→ Travail à faire
1. Répondez à ces questions sur le texte consacré à la présence nue :
(a) À l'ombre de quel arbre la personne qui parle est-elle assise ?
(b) Au temps du combat contre la maladie, de quoi s'agissait-il ?
(c) Que dit la dernière phrase de ce dont il s'agissait désormais ?
2. Reprenez le texte sur la présence nue après sa dernière phrase et poursuivez-le.

→ Texte

--------------------------------

Prenons-nous assez le temps d’être simplement là où nous sommes, posés, disponibles à ce qui advient, dépourvus d’intention comme d’objectif ?

Assise, mains vides et yeux grand ouverts, à l’ombre du cerisier qui fermait le jardin au sud, j’approfondissais sans en avoir conscience les valeurs de la présence nue. Toute course avait été brutalement interrompue, tout but jeté aux orties. Il ne s’agissait même plus, comme au temps du combat contre la maladie, de tenir ni de durer, brûlant toutes les forces disponibles afin de protéger un temps que l’on savait de plus en plus réduit. Il ne s’agissait plus que d’aller d’un jour à l’autre, d’une heure à la suivante sans en attendre grand chose.

Il s’agissait d’être et rien de plus.

--------------------------------

(Entrées de données enregistrées)
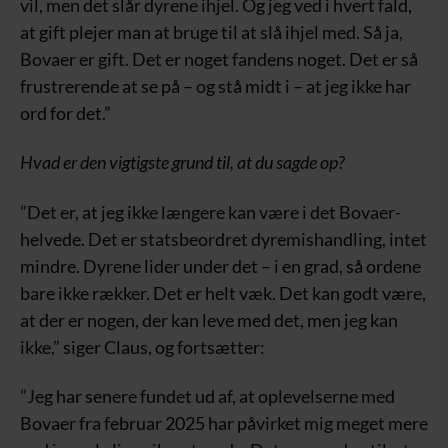
vil, men det slår dyrene ihjel. Og jeg ved i hvert fald,
at gift plejer man at bruge til at slå ihjel med. Så ja,
Bovaer er gift. Det er noget fandens noget. Det er så
frustrerende at se på – og stå midt i – at jeg ikke har
ord for det.”
Hvad er den vigtigste grund til, at du sagde op?
”Det er, at jeg ikke længere kan være i det Bovaer-
helvede. Det er statsbeordret dyremishandling, intet
mindre. Dyrene lider under det – i en grad, så ordene
bare ikke rækker. Det er helt væk. Det kan godt være,
at der er nogen, der kan leve med det, men jeg kan
ikke,” siger Claus, og fortsætter:
”Jeg har senere fundet ud af, at oplevelserne med
Bovaer fra februar 2025 har påvirket mig meget mere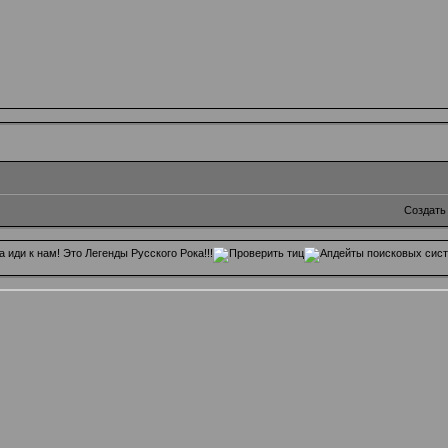
Создать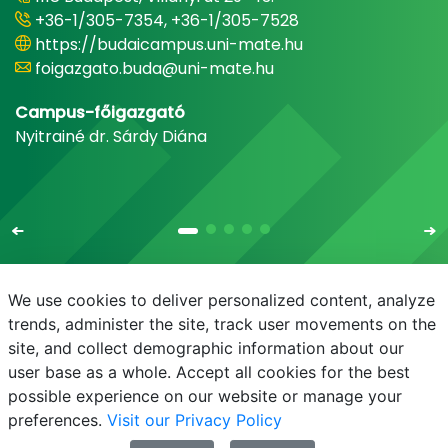
+36-1/305-7354, +36-1/305-7528
https://budaicampus.uni-mate.hu
foigazgato.buda@uni-mate.hu
Campus-főigazgató
Nyitrainé dr. Sárdy Diána
We use cookies to deliver personalized content, analyze
trends, administer the site, track user movements on the
site, and collect demographic information about our
E-mail
Telefonkönyv
NEPTUN
E-learning
user base as a whole. Accept all cookies for the best
possible experience on our website or manage your
preferences.
Visit our Privacy Policy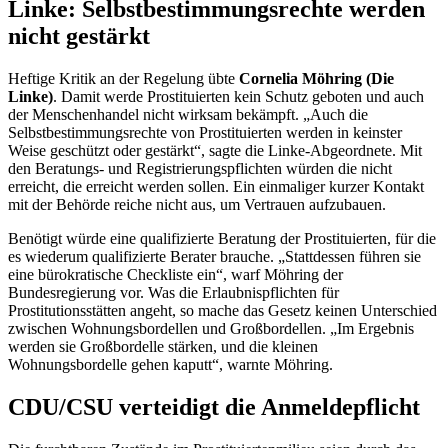
Linke: Selbstbestimmungsrechte werden
nicht gestärkt
Heftige Kritik an der Regelung übte
Cornelia Möhring (Die
Linke)
. Damit werde Prostituierten kein Schutz geboten und auch
der Menschenhandel nicht wirksam bekämpft. „Auch die
Selbstbestimmungsrechte von Prostituierten werden in keinster
Weise geschützt oder gestärkt“, sagte die Linke-Abgeordnete. Mit
den Beratungs- und Registrierungspflichten würden die nicht
erreicht, die erreicht werden sollen. Ein einmaliger kurzer Kontakt
mit der Behörde reiche nicht aus, um Vertrauen aufzubauen.
Benötigt würde eine qualifizierte Beratung der Prostituierten, für die
es wiederum qualifizierte Berater brauche. „Stattdessen führen sie
eine bürokratische Checkliste ein“, warf Möhring der
Bundesregierung vor. Was die Erlaubnispflichten für
Prostitutionsstätten angeht, so mache das Gesetz keinen Unterschied
zwischen Wohnungsbordellen und Großbordellen. „Im Ergebnis
werden sie Großbordelle stärken, und die kleinen
Wohnungsbordelle gehen kaputt“, warnte Möhring.
CDU/CSU verteidigt die Anmeldepflicht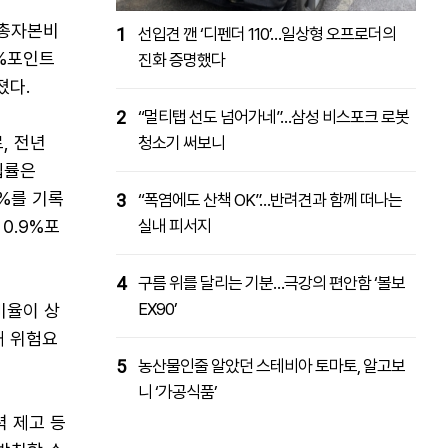
 총자본비
1
선입견 깬 ‘디펜더 110’…일상형 오프로더의
1%포인트
진화 증명했다
졌다.
2
“멀티탭 선도 넘어가네”…삼성 비스포크 로봇
, 전년
청소기 써보니
립률은
2%를 기록
3
“폭염에도 산책 OK”…반려견과 함께 떠나는
0.9%포
실내 피서지
4
구름 위를 달리는 기분…극강의 편안함 ‘볼보
EX90’
비율이 상
재 위험요
5
농산물인줄 알았던 스테비아 토마토, 알고보
니 ‘가공식품’
 제고 등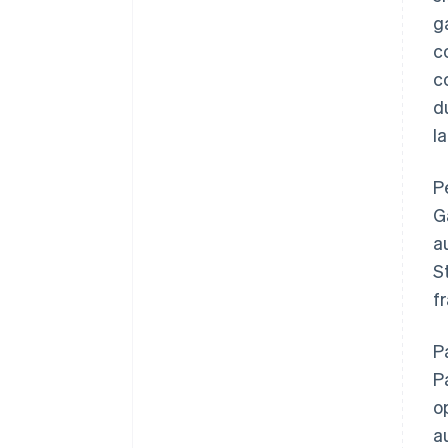
g
c
c
d
l
P
G
a
S
f
P
P
o
a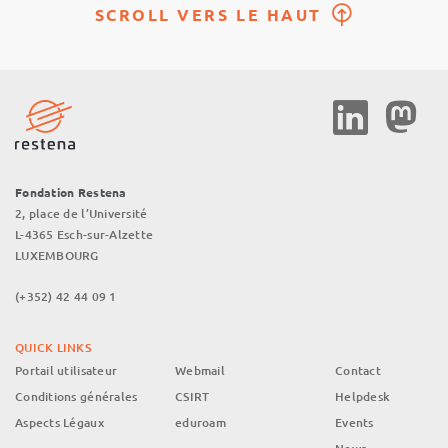
SCROLL VERS LE HAUT
Social
Media
Fondation Restena
2, place de l’Université
L-4365 Esch-sur-Alzette
LUXEMBOURG
(+352) 42 44 09 1
QUICK LINKS
Portail utilisateur
Webmail
Contact
Conditions générales
CSIRT
Helpdesk
Aspects Légaux
eduroam
Events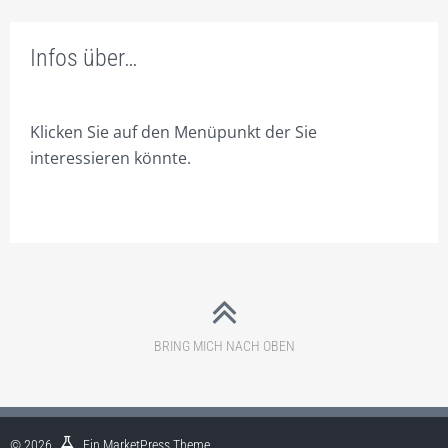
FACHBEREICHE
Infos über…
ONLINE – SHOP FÜR UNTERNEHMENSBERATUNG
INNOVATIVE WERBUNG.
Klicken Sie auf den Menüpunkt der Sie
SEI DOCH MAL CREATIV.
interessieren könnte.
FIRMEN VERPACKEN.
ONLINE ERFOLGREICHER.
CORPORATE MARKETING.
SCHAFFE DIR WERTE!
BRING MICH NACH OBEN
DIE EIGENE DIVISION.
SEI ANDERS – SEI BESSER!
UMSATZ BRINGT ERFOLG!
© 2026
Ein
MarketPress
Theme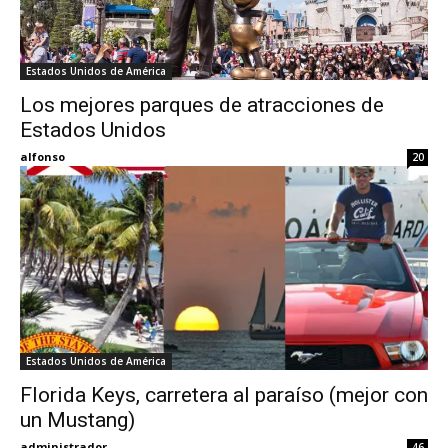
Estados Unidos de América
Los mejores parques de atracciones de
Estados Unidos
alfonso
20
Estados Unidos de América
Florida Keys, carretera al paraíso (mejor con
un Mustang)
administrador
46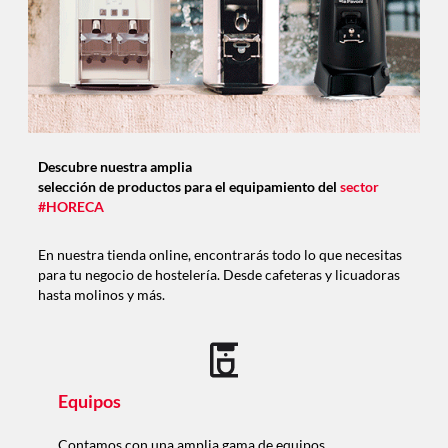
Descubre nuestra amplia
selección de productos para el equipamiento del
sector
#HORECA
En nuestra tienda online, encontrarás todo lo que necesitas
para tu negocio de hostelería. Desde cafeteras y licuadoras
hasta molinos y más.
Equipos
Contamos con una amplia gama de equipos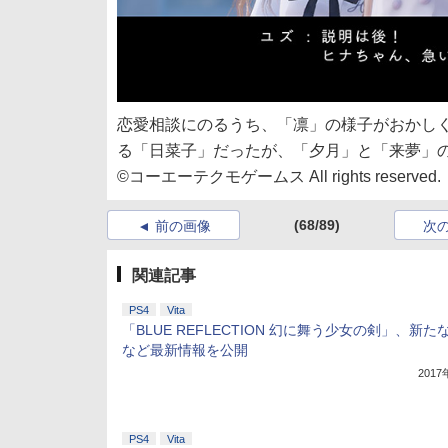
恋愛相談にのるうち、「凛」の様子がおかし
る「日菜子」だったが、「夕月」と「来夢」
©コーエーテクモゲームス All rights reserved.
(68/89)
前の画像
次
関連記事
PS4
Vita
「BLUE REFLECTION 幻に舞う少女の剣」、新た
など最新情報を公開
201
PS4
Vita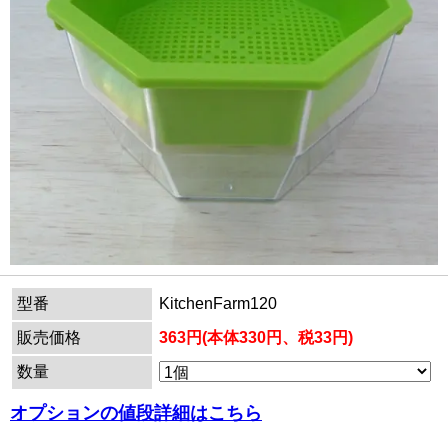
型番
KitchenFarm120
販売価格
363円(本体330円、税33円)
数量
オプションの値段詳細はこちら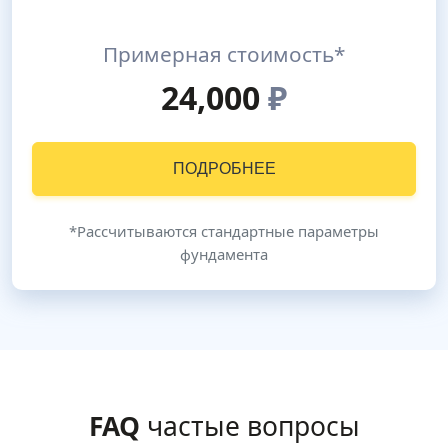
Примерная стоимость*
24,000
₽
ПОДРОБНЕЕ
*Рассчитываются стандартные параметры
фундамента
FAQ
частые вопросы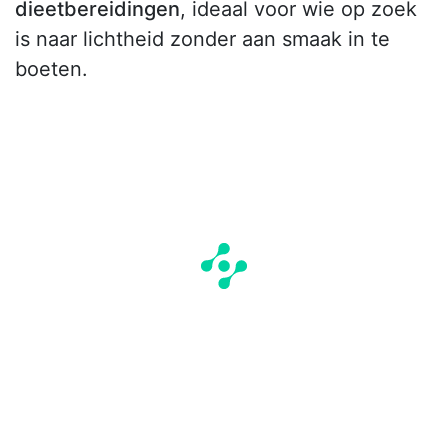
dieetbereidingen
, ideaal voor wie op zoek
is naar lichtheid zonder aan smaak in te
boeten.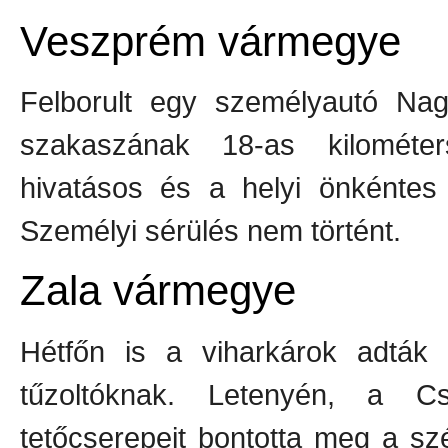
Veszprém vármegye
Felborult egy személyautó Nagy
szakaszának 18-as kilométe
hivatásos és a helyi önkéntes 
Személyi sérülés nem történt.
Zala vármegye
Hétfőn is a viharkárok adták
tűzoltóknak. Letenyén, a C
tetőcserepeit bontotta meg a szé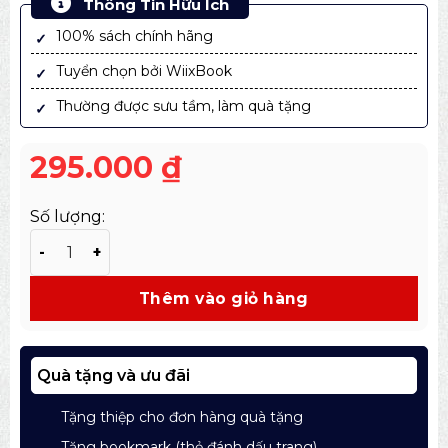
Thông Tin Hữu Ích
100% sách chính hãng
Tuyển chọn bởi WiixBook
Thường được sưu tầm, làm quà tặng
295.000
₫
Số lượng:
Sách Đố Đáp Đủ Điều – Bách khoa toàn thư hơn 2000 câ
Thêm vào giỏ hàng
Quà tặng và ưu đãi
Tặng thiệp cho đơn hàng quà tặng
Tặng bookmark (thẻ đánh dấu trang)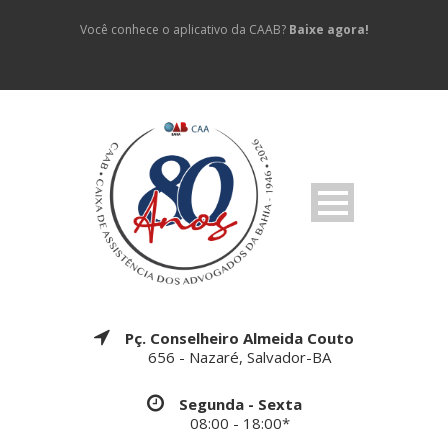
Você conhece o aplicativo da CAAB?
Baixe agora!
Pç. Conselheiro Almeida Couto
656 - Nazaré, Salvador-BA
Segunda - Sexta
08:00 - 18:00*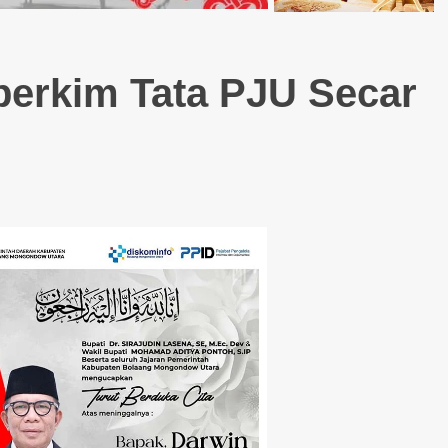
erkim Tata PJU Secar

--------------------------------

→ Résultats par tâche
1.
(a) À l'ombre du cerisier qui fermait le jardin au sud.
(b) Il s'agissait de tenir et de durer, en brûlant toutes les forces disponibles afin de protéger un temps que l'on savait de plus en plus réduit.
(c) Il s'agissait d'être et rien de plus.

2.
Ne rien espérer de l’autre qui est là – thuya, giroflée ou moineau. Ne rien demander. Ne projeter sur lui aucune intention, aucun vouloir, est la façon la plus certaine d’être en mesure de le rencontrer vraiment. De l’accueillir tel qu’il est. On peut appeler ça oraison ou médication, satori ou pleine conscience. On peut aussi ne rien nommer. On peut se contenter d’aller s’asseoir sous l’arbre et de le laisser nous rendre attentive à sa façon de pousser, à sa manière délicate  et déterminée de gonfler ses bourgeons, de déplier chacune de ses feuilles. Bientôt viennent les merles puis les cerises qui les régaleront. Un froissement d’ailes parmi les branches, et voici qu’une plume descend et se pose dans l’herbe, plus légère qu’un flocon.

Au dessus du jardin filent les nuages. On attend d’un jour à l’autre le retour des hirondelles. Non : on n’attend plus rien. Mais un jour elles sont là.

Comme les cerises.

Comme ce tressaillement de joie venu d’on ne sait où, qui vient un matin nous chatouiller le cœur… »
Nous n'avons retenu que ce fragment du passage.